By Rebecca Docter
Nestled in the old Louie’s Cafe location on State Street lies the State Bar, a name chosen to give homage to its new home. And, despite popular belief, it’s not a play on the State Bar Association.
“We’d love some law students to come drink here, though,” co-owner Shane Courrege said.
When Louie’s announced it was changing locations and the building became available, owners Courrege and Luis Macedo decided to strike while the iron was hot. Originally, Courrege was just going to hire Macedo on as a consultant, but he said it made more sense to go in as partners. The pair have been friends for 15 years and that, coupled with previous restaurant experience (Courrege at Duvic’s and Spanish Moon, Macedo at Pinetta’s European Restaurant), made opening the State Bar together seem like an obvious choice.
The two signed the lease for the 2,000 square foot space in September 2014.
“Shane is all about bars, and I’m all about food, so we put them together,” Macedo said.
With the goal of making the bar a casual environment for Baton Rouge residents, Macedo and Courrege hope to create an easygoing atmosphere for the surrounding community.
Macedo and Courrege, who has craftsmanship experience, tore out the interior of the former diner and began transforming the space a few months ago with the goal of erasing any aesthetic Louie’s left behind. From the menu to the distinctive Louie’s scent, the pair plan to make the space their own.
“We basically started from scratch; the only thing we kept was the office and the bathroom layout,” Courrege said.
Courrege and Macedo have spent the last few months renovating the space, renovating out various elements of the location and replacing them with new fixtures. The wrap-around counter in the middle of the space has been removed, the vintage-inspired flooring has been ripped out, the ceiling has been reframed and, the last reminder of the former restaurant, the hand-painted mural of a day at the beach on the wall, has been painted over.
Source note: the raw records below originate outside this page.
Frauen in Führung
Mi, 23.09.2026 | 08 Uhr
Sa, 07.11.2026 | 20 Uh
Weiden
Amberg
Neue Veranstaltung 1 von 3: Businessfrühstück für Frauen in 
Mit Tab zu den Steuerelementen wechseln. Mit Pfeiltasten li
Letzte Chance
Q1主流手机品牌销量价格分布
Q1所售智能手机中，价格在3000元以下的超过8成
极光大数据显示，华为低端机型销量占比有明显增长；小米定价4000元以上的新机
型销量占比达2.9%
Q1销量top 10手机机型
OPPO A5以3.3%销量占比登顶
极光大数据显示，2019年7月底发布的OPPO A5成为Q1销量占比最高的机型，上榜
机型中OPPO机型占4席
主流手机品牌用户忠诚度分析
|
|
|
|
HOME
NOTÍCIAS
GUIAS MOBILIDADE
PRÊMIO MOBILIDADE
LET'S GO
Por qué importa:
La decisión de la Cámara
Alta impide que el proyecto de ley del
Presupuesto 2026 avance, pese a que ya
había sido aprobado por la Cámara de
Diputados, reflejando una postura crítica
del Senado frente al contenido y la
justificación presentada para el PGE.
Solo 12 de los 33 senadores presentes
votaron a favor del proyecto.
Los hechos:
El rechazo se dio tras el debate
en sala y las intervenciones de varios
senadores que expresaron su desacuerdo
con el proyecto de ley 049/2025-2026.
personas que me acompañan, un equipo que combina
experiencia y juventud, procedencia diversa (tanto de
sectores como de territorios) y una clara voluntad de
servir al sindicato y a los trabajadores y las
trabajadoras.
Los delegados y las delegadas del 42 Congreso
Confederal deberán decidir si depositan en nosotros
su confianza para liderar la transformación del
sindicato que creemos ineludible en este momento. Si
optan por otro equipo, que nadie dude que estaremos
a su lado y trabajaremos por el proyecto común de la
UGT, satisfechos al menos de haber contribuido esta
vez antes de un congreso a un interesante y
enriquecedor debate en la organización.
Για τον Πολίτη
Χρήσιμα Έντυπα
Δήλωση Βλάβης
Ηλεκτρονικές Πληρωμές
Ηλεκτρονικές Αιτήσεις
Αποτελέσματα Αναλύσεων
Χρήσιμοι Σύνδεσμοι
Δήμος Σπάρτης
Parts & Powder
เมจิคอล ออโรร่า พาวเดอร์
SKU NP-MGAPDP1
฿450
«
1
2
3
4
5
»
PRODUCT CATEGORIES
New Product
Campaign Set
“It’s going to get covered up with mirrors,” Courrege said. “It’ll still be there, just nobody will be able to see it.”
Along with Joe Judy of Exoteric Furniture, Courrege constructed new seating to replace the old diner tables and chairs and a new bar that runs along the right wall of the building; behind it, the walls have been painted a darker shade to complement the bar’s new, more sophisticated atmosphere. The seating, dark wood built-ins, were handmade, along with the bar.
Luis, who has worked as the head chef at Pinetta’s, will be creating the bar’s cuisine: grilled cheese. Macedo plans to smoke his a variety of his own meats and use different breads and cheeses to create a new spin on the classic comfort food, a restaurant trend that has recently become popular, streaming down the east coast.
“You notice in a lot of places a lot of comfort foods are making a big comeback in restaurants, like fried chicken places, chicken and waffles, that kind of stuff, so grilled cheese seems like a good fit,” Courrege said.
“We wanted to have our own spin on everything,” Macedo added.
A comfort food seemed to fit in with the bar’s overall feel, so Courrege and Macedo decided go ahead with the plan. The two decided to stick with the strategy not only because they believe the sandwiches will sell well, but because they don’t want to compete with the extensive bar food already being served in the area. Grilled cheese seemed like the perfect solution.
“Everything you’ve wanted to do to grilled cheese will be done over here,” Macedo said.
In addition to the small bar menu, State Bar will have a small beer selection along with barrel-aged cocktails and a wide whiskey selection. Drinks and food will range from about $8-$10 to stay competitive with surrounding businesses.
While the bar may occasionally have a DJ or some kind of entertainment scheduled around game days, Courrege said the bar won’t typically play host to bands or performers. It’s main purpose is to be a bar.
“You’ll never pay a cover to come in here,” Courrege said.
State Bar is now hiring for all positions, and applicants can apply Monday, Wednesday, and Friday between 2 and 4 p.m. Macedo and Courrege hope to open within the next month.